# Exercise objective
Update the listing below so that every occurrence of "dist" becomes "distance". Keep all other text unchanged.

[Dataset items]
──────

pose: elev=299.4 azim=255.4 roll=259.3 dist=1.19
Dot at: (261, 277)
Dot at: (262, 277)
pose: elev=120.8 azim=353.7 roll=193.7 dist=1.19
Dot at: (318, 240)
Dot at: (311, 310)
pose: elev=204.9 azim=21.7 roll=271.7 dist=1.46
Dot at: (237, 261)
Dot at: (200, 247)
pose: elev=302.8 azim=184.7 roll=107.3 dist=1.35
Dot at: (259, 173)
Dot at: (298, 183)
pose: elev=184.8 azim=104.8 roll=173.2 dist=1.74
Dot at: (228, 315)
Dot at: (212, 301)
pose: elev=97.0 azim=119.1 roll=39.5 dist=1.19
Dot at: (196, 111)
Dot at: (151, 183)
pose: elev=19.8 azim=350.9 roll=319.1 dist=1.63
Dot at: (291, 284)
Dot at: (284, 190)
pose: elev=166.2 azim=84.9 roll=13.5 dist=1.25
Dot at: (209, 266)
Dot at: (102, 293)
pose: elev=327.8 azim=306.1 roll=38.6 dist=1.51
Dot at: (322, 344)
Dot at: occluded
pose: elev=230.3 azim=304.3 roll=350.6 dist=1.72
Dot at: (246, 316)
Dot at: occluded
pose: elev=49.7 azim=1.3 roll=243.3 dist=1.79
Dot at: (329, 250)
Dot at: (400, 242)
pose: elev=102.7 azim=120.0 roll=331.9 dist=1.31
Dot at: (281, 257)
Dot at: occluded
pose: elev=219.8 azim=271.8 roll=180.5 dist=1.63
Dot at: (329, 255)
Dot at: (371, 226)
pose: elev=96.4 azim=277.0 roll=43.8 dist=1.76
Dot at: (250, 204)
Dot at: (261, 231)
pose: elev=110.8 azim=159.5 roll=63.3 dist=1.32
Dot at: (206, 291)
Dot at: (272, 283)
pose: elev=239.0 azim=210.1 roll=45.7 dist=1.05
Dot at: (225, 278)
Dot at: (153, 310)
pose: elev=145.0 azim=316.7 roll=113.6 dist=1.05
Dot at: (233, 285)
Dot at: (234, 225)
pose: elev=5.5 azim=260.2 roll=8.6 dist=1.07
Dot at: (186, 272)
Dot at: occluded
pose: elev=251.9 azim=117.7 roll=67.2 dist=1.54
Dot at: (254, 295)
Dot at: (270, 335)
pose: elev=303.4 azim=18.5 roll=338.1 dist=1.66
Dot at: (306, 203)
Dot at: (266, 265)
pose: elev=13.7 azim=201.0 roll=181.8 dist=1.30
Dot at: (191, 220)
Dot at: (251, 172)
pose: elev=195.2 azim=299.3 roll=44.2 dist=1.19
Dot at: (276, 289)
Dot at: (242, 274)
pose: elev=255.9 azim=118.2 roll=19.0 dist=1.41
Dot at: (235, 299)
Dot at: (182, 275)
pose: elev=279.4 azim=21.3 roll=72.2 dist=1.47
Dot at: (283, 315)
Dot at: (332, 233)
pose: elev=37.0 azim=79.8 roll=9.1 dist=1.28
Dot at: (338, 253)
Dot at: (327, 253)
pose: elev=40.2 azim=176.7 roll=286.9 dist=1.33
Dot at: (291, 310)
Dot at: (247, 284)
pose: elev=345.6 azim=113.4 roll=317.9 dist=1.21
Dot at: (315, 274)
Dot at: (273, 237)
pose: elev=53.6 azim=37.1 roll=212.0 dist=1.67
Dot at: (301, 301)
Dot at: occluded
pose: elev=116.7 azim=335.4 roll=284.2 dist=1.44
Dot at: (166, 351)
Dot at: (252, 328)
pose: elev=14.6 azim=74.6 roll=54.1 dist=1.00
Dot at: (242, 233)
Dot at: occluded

──────

# Answer below
pose: elev=299.4 azim=255.4 roll=259.3 distance=1.19
Dot at: (261, 277)
Dot at: (262, 277)
pose: elev=120.8 azim=353.7 roll=193.7 distance=1.19
Dot at: (318, 240)
Dot at: (311, 310)
pose: elev=204.9 azim=21.7 roll=271.7 distance=1.46
Dot at: (237, 261)
Dot at: (200, 247)
pose: elev=302.8 azim=184.7 roll=107.3 distance=1.35
Dot at: (259, 173)
Dot at: (298, 183)
pose: elev=184.8 azim=104.8 roll=173.2 distance=1.74
Dot at: (228, 315)
Dot at: (212, 301)
pose: elev=97.0 azim=119.1 roll=39.5 distance=1.19
Dot at: (196, 111)
Dot at: (151, 183)
pose: elev=19.8 azim=350.9 roll=319.1 distance=1.63
Dot at: (291, 284)
Dot at: (284, 190)
pose: elev=166.2 azim=84.9 roll=13.5 distance=1.25
Dot at: (209, 266)
Dot at: (102, 293)
pose: elev=327.8 azim=306.1 roll=38.6 distance=1.51
Dot at: (322, 344)
Dot at: occluded
pose: elev=230.3 azim=304.3 roll=350.6 distance=1.72
Dot at: (246, 316)
Dot at: occluded
pose: elev=49.7 azim=1.3 roll=243.3 distance=1.79
Dot at: (329, 250)
Dot at: (400, 242)
pose: elev=102.7 azim=120.0 roll=331.9 distance=1.31
Dot at: (281, 257)
Dot at: occluded
pose: elev=219.8 azim=271.8 roll=180.5 distance=1.63
Dot at: (329, 255)
Dot at: (371, 226)
pose: elev=96.4 azim=277.0 roll=43.8 distance=1.76
Dot at: (250, 204)
Dot at: (261, 231)
pose: elev=110.8 azim=159.5 roll=63.3 distance=1.32
Dot at: (206, 291)
Dot at: (272, 283)
pose: elev=239.0 azim=210.1 roll=45.7 distance=1.05
Dot at: (225, 278)
Dot at: (153, 310)
pose: elev=145.0 azim=316.7 roll=113.6 distance=1.05
Dot at: (233, 285)
Dot at: (234, 225)
pose: elev=5.5 azim=260.2 roll=8.6 distance=1.07
Dot at: (186, 272)
Dot at: occluded
pose: elev=251.9 azim=117.7 roll=67.2 distance=1.54
Dot at: (254, 295)
Dot at: (270, 335)
pose: elev=303.4 azim=18.5 roll=338.1 distance=1.66
Dot at: (306, 203)
Dot at: (266, 265)
pose: elev=13.7 azim=201.0 roll=181.8 distance=1.30
Dot at: (191, 220)
Dot at: (251, 172)
pose: elev=195.2 azim=299.3 roll=44.2 distance=1.19
Dot at: (276, 289)
Dot at: (242, 274)
pose: elev=255.9 azim=118.2 roll=19.0 distance=1.41
Dot at: (235, 299)
Dot at: (182, 275)
pose: elev=279.4 azim=21.3 roll=72.2 distance=1.47
Dot at: (283, 315)
Dot at: (332, 233)
pose: elev=37.0 azim=79.8 roll=9.1 distance=1.28
Dot at: (338, 253)
Dot at: (327, 253)
pose: elev=40.2 azim=176.7 roll=286.9 distance=1.33
Dot at: (291, 310)
Dot at: (247, 284)
pose: elev=345.6 azim=113.4 roll=317.9 distance=1.21
Dot at: (315, 274)
Dot at: (273, 237)
pose: elev=53.6 azim=37.1 roll=212.0 distance=1.67
Dot at: (301, 301)
Dot at: occluded
pose: elev=116.7 azim=335.4 roll=284.2 distance=1.44
Dot at: (166, 351)
Dot at: (252, 328)
pose: elev=14.6 azim=74.6 roll=54.1 distance=1.00
Dot at: (242, 233)
Dot at: occluded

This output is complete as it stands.